§ **THE RECORDS**:
+++

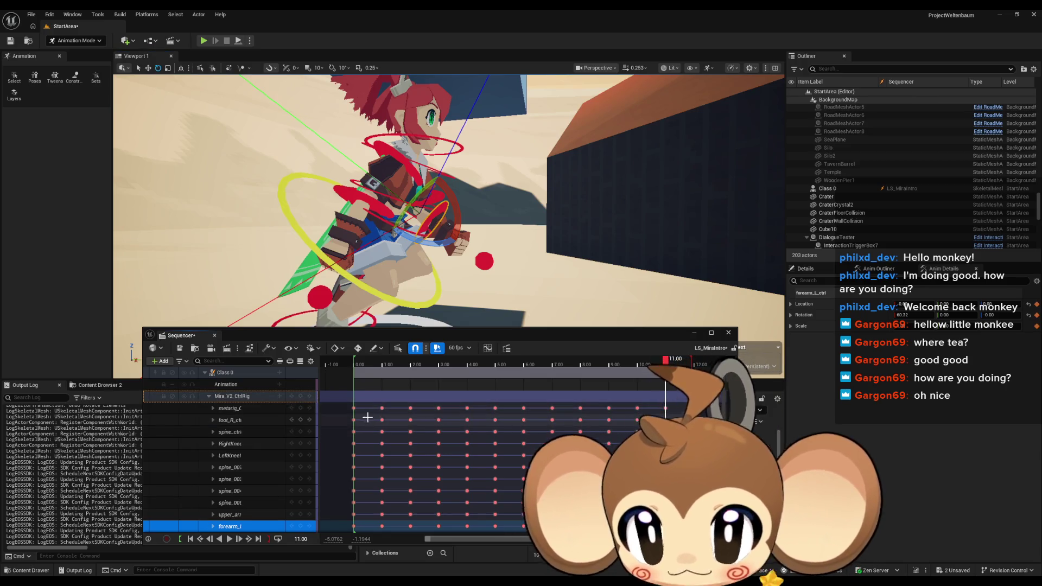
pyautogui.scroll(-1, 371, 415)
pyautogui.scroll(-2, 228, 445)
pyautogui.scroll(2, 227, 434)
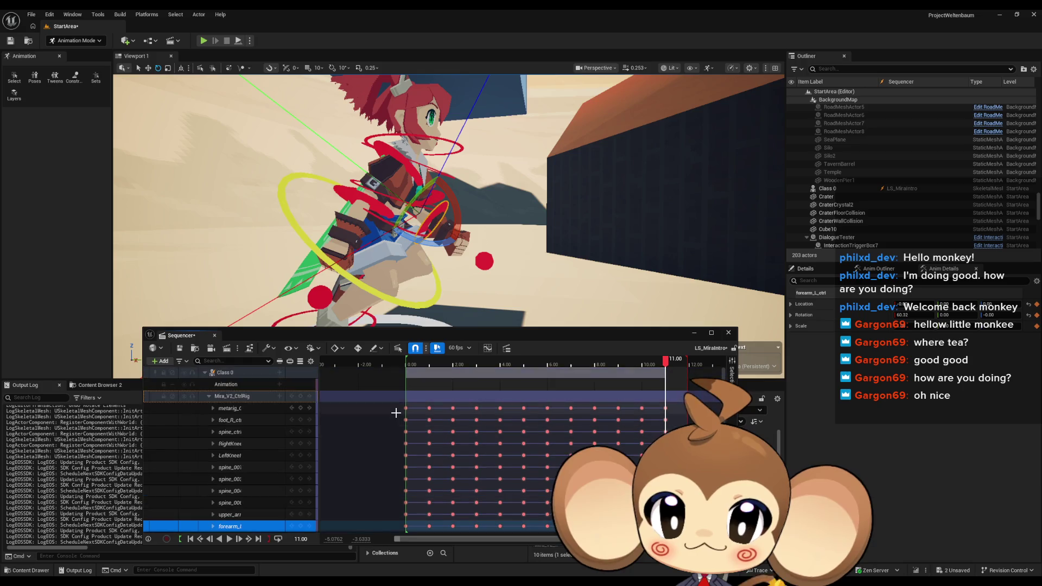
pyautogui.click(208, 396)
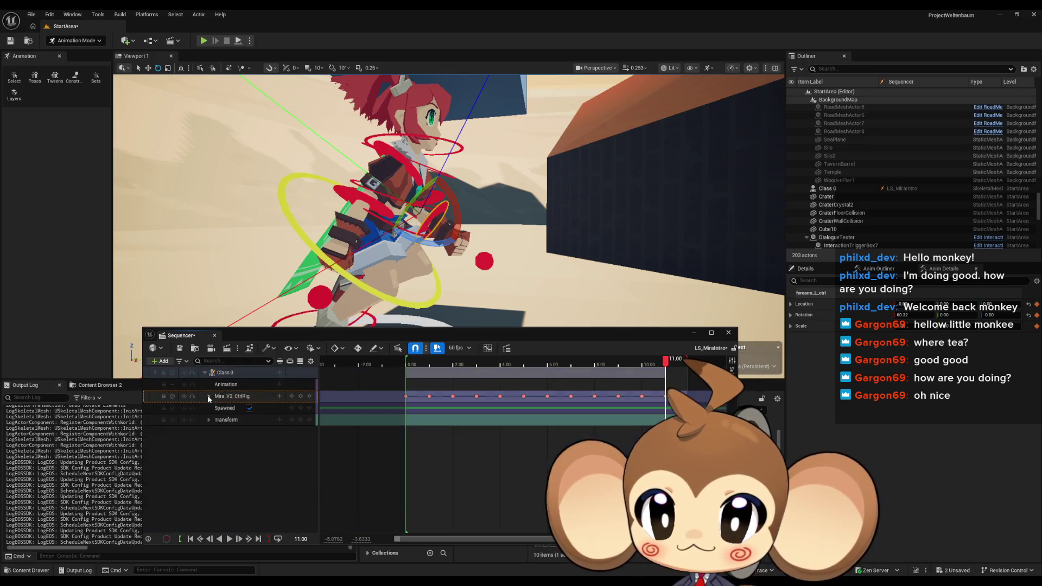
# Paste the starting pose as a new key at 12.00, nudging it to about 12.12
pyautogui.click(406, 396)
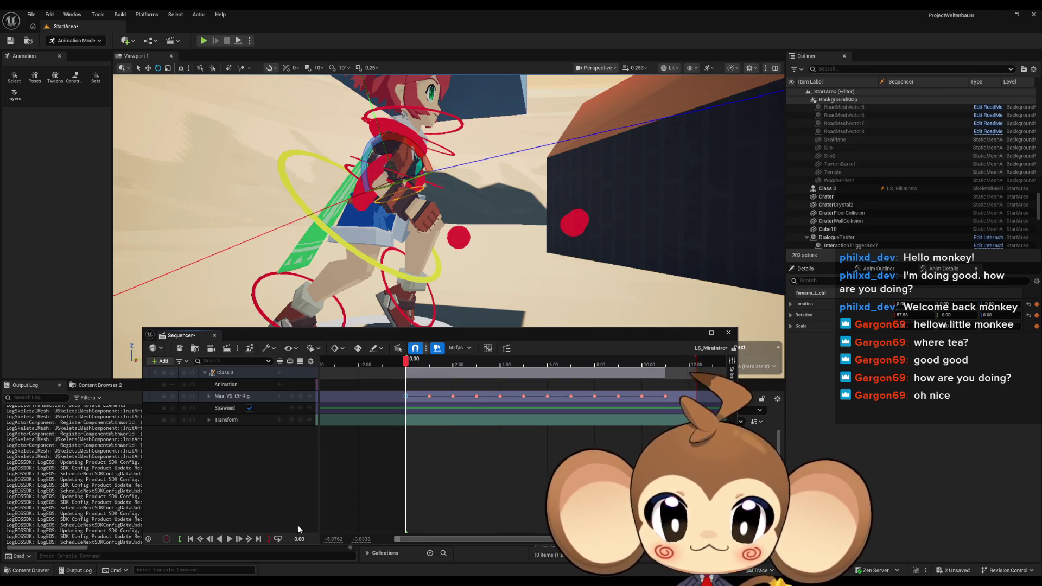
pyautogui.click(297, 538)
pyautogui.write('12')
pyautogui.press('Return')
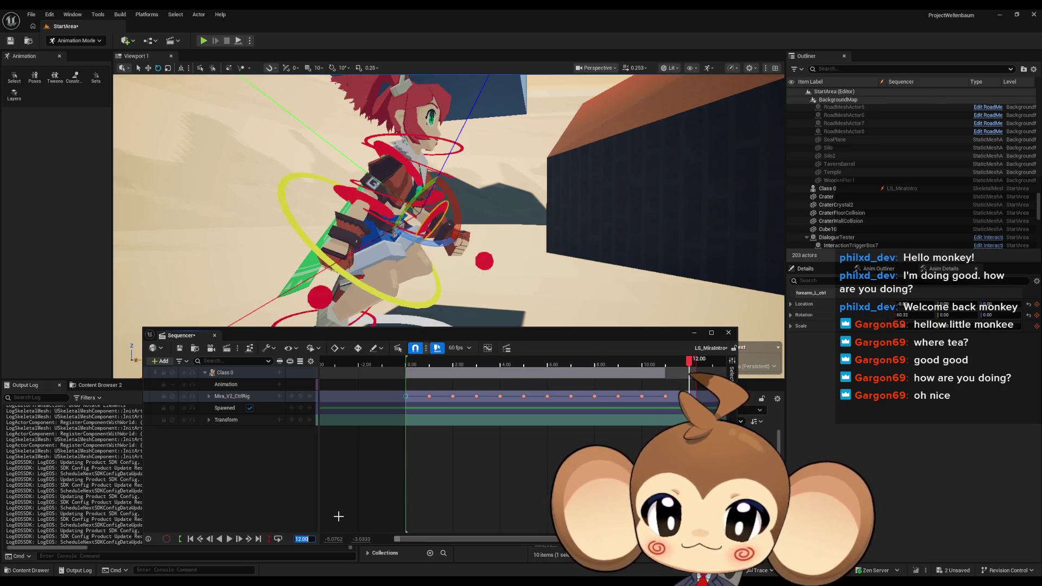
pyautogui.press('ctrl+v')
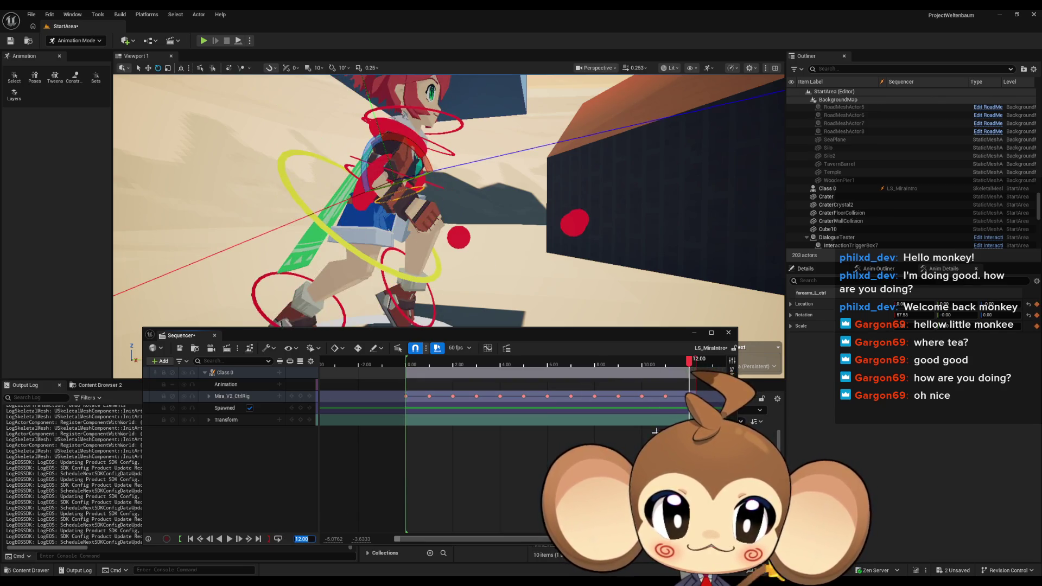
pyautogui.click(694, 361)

+++

§ **YOUR TASK**: Gather all lines from the listing above in which "click" occurs.

§ **RESULT FOR THIS TASK**:
pyautogui.click(208, 396)
pyautogui.click(406, 396)
pyautogui.click(297, 538)
pyautogui.click(694, 361)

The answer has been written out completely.